Sunday, August 9, 2009

Singapore’s Economy Recovering After Shrinking 6.5%, Lee Says

(Bloomberg) -- Singapore’s economy is recovering after contracting 6.5 percent in the first half of 2009 from a year earlier, Prime Minister Lee Hsien Loong said. “We are now in a stronger position,” Lee said in a televised National Day message yesterday. The decline in the first six months was “less bad than we had feared” after an easing in the global recession and government measures helped Singapore’s economy “bounce back” last quarter, he said.

Governments worldwide have pledged about $2 trillion in stimulus to counter the worst global slowdown since the Great Depression, helping stabilize sales by Asian companies including Japan’s Nissan Motor Co. and Singapore’s Frasers Centrepoint Ltd. Asian nations from China to Malaysia have reported smaller declines in exports as the slump in demand eases. Singapore’s gross domestic product will shrink between 4 percent and 6 percent in 2009, Lee said yesterday, reiterating a July forecast that the contraction will be less than an earlier prediction of as much as 9 percent.

The government has said the recent improvement in drugs and electronics output that boosted manufacturing in the second quarter may falter, preventing a quick recovery from the country’s deepest recession since independence in 1965. “The global economic situation has somewhat stabilized,” Lee said yesterday. “But it is too early to celebrate. The outlook remains clouded. Our exports remain much lower than last year, and companies like Singapore Airlines Ltd. are still facing very tough conditions.”

Second-Quarter GDP
Singapore’s economy grew an annualized 20.4 percent in the second quarter from the previous three months, the first expansion in a year, according to initial government estimates released on July 14. The trade ministry will release an updated GDP figure at 8 a.m. on Aug. 11. Economists surveyed by Bloomberg News forecast an annualized 19.2 percent expansion in the second quarter, less than the government’s initial estimate.

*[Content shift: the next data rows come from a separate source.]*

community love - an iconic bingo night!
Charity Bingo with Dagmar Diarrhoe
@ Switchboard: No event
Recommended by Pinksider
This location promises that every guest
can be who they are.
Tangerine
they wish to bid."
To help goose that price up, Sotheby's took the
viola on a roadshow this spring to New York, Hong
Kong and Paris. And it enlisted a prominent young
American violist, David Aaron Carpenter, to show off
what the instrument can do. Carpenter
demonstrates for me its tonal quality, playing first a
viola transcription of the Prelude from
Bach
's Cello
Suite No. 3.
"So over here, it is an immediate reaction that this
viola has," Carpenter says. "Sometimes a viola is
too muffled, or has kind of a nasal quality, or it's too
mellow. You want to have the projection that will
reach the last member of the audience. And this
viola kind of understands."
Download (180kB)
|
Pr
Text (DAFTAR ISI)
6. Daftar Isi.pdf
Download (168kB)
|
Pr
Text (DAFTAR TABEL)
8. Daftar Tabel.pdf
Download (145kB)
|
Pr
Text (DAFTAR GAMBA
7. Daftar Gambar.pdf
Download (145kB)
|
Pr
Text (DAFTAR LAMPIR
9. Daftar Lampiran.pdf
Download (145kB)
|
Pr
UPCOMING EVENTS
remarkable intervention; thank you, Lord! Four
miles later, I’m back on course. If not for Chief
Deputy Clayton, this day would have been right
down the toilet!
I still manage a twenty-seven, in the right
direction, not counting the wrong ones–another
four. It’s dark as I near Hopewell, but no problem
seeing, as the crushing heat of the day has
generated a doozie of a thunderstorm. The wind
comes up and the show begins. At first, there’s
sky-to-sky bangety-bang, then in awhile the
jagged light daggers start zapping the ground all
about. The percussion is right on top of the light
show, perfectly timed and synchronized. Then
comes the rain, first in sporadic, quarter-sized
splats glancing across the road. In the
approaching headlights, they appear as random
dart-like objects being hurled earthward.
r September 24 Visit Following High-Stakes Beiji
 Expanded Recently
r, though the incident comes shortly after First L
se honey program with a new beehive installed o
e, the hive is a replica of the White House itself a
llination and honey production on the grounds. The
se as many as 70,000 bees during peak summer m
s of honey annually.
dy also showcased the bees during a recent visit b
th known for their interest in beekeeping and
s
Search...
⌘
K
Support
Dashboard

A first-half contraction of 6.5 percent suggests the economy shrank 3.4 percent in the second quarter from a year earlier, assuming first-quarter GDP shrank 9.6 percent as reported earlier, according to Alvin Liew, an economist at Standard Chartered Bank in Singapore. That compares with the 4 percent decline predicted by economists in a Bloomberg survey. “We expected a poorer number because manufacturing didn’t perform all that well,” Liew said. Singapore’s industrial production fell for the first time in three months in June as electronics output dropped and a surge in pharmaceuticals manufacturing eased. The government’s initial second-quarter GDP estimate was made before the June manufacturing data.

New Strategies
Singapore has said it is seeking new strategies to help the city state grow faster than other advanced economies. Lee announced the formation of the Economic Strategies Committee in May, which will announce its key recommendations in January. “The committee will examine how Singapore can find new opportunities, build new capabilities, sustain balanced growth and overcome our constraints,” Lee said. “We can and must look for new ways to develop and prosper. Opportunities still exist, especially in Asia.”

Singapore is likely to retain its export-led growth model even as it looks for new areas of growth because of impediments to boosting domestic demand, Morgan Stanley economists Deyi Tan, Chetan Ahya and Shweta Singh wrote in a July 30 report.

Consumer Demand
“The personal disposable-income ratio as a percentage of GDP is comparatively low, possibly due to continued policy efforts to keep labor costs competitive and forced pension savings,” they said. “This puts a natural cap to how big the Singapore consumer can grow.”Singapore’s services industries have shrunk for three straight quarters. Exports have dropped for 14 consecutive months. Visitor arrivals to the island have also slumped as the global slowdown curbs business and holiday travel.

The government’s efforts to prevent job losses include handing out cash to companies to lower wage costs. That hasn’t stopped the economy from losing 18,600 jobs in the first half. “We might see another wave of retrenchments later in the year,” Lee said. “We must stay on guard for more challenges to come.” The island celebrates its 44th year of independence today.